*What to do*
I'd like every line in the following listing that holds "depth" copied.

*Data for processing*
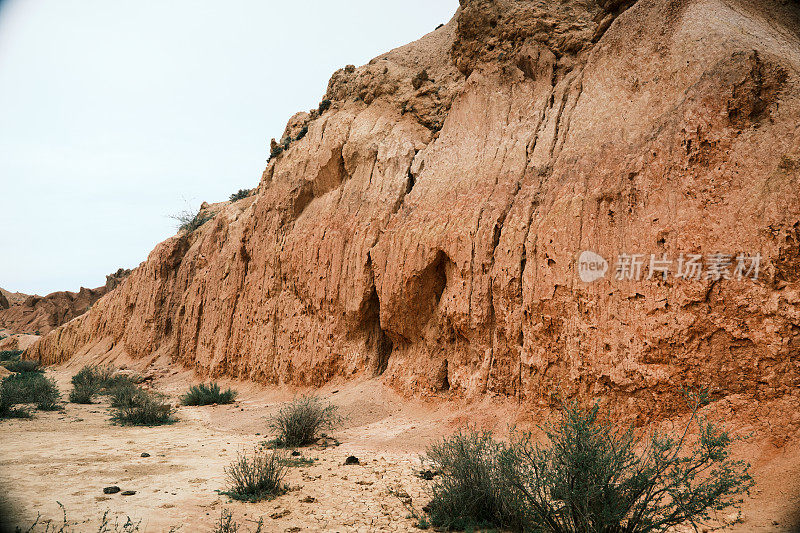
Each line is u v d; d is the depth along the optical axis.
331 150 21.39
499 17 17.70
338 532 5.84
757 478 6.53
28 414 16.25
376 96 22.11
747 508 5.99
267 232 24.09
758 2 12.09
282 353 20.47
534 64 15.62
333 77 26.05
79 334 46.78
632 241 10.09
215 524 6.01
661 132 10.47
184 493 7.41
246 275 25.69
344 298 17.88
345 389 16.41
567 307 10.84
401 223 16.55
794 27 11.32
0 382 22.11
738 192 8.77
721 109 9.50
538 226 12.02
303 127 25.91
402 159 18.64
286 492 7.54
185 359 30.11
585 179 11.62
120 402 19.20
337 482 8.11
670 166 9.95
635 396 9.23
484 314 12.95
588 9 16.44
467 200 14.59
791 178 8.09
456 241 14.04
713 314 8.48
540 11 16.64
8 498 6.93
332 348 17.81
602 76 13.02
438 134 18.33
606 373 9.75
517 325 12.03
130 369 32.47
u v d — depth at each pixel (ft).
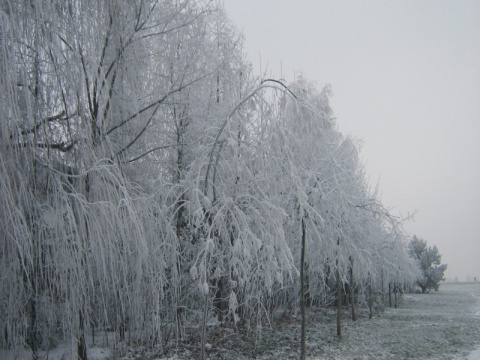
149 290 24.38
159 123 29.12
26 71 18.01
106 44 23.65
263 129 22.77
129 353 25.27
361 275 45.21
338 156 37.37
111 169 22.38
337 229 33.63
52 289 19.84
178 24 28.84
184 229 29.81
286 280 36.27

*Your solution*
Each line is u v d; d is the depth along the optical axis.
u v d — depth at each pixel (ft).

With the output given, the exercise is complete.